Your goal = Only lines containing the string "wire" belong in the answer; copy all of them from the entries.

[Hardware design source data]
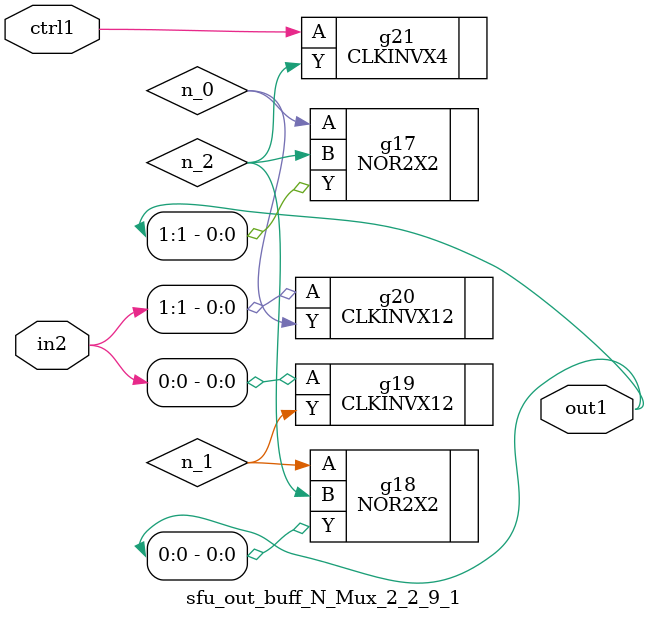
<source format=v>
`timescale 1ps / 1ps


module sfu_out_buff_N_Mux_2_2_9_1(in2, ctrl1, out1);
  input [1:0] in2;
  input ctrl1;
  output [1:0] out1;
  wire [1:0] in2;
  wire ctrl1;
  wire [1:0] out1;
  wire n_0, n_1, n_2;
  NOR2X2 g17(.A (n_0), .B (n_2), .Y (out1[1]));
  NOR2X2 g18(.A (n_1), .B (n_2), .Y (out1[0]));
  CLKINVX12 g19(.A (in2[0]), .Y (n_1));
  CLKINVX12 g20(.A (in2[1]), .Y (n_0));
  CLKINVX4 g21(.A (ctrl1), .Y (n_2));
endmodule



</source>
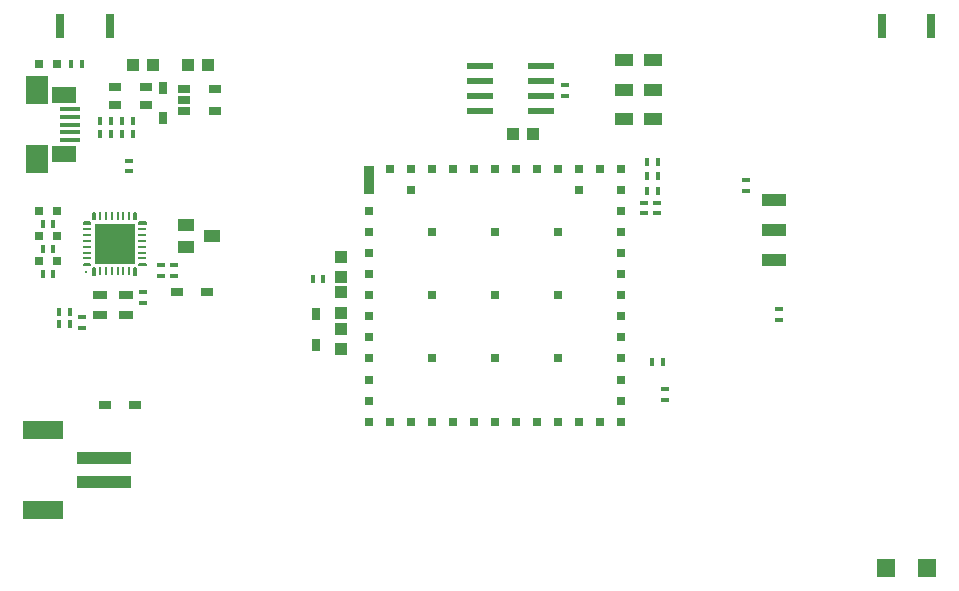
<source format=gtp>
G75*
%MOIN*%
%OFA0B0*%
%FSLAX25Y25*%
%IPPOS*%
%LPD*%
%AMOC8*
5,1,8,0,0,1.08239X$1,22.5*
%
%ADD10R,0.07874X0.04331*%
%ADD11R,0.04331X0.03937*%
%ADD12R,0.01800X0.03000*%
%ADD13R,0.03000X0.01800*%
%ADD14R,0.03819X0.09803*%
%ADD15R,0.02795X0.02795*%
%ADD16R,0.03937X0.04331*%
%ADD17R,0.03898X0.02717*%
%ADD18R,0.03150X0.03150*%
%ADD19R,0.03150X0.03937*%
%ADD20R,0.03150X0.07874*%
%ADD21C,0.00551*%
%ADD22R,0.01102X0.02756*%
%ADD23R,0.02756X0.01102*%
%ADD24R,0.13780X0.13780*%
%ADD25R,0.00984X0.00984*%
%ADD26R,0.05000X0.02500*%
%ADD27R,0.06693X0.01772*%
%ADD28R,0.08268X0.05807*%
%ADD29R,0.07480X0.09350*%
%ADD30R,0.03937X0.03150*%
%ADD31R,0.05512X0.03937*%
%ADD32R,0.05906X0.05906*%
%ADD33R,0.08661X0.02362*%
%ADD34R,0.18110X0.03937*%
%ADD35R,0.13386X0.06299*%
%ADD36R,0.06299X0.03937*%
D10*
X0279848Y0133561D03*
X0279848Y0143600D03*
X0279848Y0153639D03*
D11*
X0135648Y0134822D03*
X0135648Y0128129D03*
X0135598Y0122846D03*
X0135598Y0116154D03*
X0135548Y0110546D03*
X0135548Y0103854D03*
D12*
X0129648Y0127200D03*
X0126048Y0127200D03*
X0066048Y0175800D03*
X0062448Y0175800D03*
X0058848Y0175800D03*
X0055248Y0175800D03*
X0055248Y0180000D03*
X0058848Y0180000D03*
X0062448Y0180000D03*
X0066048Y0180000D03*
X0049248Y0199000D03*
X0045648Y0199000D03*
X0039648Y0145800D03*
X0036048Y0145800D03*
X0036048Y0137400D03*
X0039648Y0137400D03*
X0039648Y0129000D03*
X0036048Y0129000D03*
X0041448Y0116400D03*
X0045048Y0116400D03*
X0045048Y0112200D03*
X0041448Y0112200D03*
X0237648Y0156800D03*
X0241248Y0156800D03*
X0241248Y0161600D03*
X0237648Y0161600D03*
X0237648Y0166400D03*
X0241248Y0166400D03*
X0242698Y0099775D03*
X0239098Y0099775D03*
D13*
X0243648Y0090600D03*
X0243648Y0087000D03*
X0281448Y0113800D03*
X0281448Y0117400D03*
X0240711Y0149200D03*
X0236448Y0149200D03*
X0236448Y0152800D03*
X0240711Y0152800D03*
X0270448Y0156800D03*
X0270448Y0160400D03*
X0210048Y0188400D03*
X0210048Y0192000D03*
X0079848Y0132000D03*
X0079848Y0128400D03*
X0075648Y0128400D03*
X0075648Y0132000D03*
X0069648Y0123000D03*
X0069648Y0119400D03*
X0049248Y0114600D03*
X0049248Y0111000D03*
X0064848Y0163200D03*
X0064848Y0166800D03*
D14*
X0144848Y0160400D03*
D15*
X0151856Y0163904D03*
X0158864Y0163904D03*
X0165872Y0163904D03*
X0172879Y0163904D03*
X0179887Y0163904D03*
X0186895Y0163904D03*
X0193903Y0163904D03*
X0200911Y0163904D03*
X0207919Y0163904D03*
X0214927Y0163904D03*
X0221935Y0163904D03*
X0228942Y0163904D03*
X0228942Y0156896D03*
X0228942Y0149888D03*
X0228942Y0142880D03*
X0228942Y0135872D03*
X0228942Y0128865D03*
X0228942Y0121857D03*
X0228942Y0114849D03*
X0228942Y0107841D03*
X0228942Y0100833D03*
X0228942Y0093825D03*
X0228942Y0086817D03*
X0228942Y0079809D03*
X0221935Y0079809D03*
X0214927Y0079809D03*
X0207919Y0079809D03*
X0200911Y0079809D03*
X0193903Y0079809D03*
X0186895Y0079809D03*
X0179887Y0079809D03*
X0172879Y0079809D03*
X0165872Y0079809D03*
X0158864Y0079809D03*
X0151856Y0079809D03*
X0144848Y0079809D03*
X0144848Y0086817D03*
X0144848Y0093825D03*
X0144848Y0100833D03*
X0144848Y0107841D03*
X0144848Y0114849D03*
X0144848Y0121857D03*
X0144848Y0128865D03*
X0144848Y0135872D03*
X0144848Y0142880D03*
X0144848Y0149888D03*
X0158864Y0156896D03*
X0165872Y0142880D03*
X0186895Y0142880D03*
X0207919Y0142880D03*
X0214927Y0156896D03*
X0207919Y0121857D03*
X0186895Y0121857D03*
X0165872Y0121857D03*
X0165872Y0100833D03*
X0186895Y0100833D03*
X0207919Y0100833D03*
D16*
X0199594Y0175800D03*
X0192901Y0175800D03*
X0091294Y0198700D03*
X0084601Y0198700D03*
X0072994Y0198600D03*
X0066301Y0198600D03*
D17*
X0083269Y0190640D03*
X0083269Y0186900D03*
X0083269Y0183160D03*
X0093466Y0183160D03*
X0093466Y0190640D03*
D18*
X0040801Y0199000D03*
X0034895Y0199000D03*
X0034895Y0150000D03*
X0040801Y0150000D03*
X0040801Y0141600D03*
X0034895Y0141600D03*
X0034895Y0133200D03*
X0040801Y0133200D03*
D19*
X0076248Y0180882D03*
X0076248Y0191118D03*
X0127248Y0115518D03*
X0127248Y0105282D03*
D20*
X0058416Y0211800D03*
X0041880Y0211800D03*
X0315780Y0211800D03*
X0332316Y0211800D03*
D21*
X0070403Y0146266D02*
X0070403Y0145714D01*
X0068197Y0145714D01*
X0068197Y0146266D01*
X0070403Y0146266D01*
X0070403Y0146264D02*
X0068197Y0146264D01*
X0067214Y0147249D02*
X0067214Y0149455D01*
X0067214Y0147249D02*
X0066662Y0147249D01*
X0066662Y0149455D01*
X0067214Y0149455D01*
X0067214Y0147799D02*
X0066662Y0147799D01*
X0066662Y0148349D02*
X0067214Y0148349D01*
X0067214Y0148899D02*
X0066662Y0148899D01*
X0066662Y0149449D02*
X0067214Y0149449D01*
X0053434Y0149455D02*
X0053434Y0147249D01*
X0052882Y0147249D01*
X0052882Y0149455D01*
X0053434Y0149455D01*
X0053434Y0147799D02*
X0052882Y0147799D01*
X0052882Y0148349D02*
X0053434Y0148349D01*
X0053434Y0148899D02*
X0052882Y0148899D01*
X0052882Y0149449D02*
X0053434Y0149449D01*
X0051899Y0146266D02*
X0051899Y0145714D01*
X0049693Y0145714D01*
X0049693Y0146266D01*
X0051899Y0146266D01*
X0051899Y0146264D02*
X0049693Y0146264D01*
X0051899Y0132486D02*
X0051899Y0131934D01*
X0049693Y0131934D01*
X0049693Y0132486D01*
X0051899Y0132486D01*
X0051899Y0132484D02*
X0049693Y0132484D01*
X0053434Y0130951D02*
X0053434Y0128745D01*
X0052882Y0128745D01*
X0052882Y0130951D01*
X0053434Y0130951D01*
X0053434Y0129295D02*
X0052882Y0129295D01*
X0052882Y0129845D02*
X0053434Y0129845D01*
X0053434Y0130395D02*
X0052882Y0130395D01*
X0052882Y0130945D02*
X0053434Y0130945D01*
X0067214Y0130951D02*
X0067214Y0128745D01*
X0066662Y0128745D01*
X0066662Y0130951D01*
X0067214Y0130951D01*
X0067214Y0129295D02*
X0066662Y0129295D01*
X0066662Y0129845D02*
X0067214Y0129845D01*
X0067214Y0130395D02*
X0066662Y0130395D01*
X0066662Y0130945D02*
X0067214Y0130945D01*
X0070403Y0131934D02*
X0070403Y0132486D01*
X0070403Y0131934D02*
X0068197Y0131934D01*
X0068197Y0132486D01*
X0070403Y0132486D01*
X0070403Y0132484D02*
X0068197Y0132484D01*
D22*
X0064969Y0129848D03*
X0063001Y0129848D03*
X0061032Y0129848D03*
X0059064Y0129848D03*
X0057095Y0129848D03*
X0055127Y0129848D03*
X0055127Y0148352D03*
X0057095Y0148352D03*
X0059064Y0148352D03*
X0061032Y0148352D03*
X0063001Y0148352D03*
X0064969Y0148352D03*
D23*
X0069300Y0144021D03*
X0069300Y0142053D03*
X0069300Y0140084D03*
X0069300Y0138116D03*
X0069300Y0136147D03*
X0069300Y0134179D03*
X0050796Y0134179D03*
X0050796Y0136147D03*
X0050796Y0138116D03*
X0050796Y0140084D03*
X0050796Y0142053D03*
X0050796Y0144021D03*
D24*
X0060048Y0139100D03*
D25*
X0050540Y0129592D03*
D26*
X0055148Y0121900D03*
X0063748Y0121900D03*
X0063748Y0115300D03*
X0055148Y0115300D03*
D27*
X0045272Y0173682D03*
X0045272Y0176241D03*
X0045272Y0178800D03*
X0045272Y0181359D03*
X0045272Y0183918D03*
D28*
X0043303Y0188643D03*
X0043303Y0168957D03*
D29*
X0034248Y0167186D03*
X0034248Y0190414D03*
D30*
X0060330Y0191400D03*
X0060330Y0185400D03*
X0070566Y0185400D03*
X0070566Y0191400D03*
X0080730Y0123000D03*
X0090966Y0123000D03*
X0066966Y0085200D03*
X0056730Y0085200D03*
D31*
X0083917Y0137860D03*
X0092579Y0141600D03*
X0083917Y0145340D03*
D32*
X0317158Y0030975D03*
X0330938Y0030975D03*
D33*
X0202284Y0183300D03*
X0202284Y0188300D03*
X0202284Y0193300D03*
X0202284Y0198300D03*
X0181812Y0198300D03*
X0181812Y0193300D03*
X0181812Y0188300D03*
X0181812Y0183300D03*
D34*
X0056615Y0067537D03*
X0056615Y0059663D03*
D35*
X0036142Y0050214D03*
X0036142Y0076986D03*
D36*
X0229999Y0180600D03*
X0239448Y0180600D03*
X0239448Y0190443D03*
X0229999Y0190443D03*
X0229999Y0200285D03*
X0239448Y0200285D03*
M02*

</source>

Your solution =
  wire [1:0] in2;
  wire ctrl1;
  wire [1:0] out1;
  wire n_0, n_1, n_2;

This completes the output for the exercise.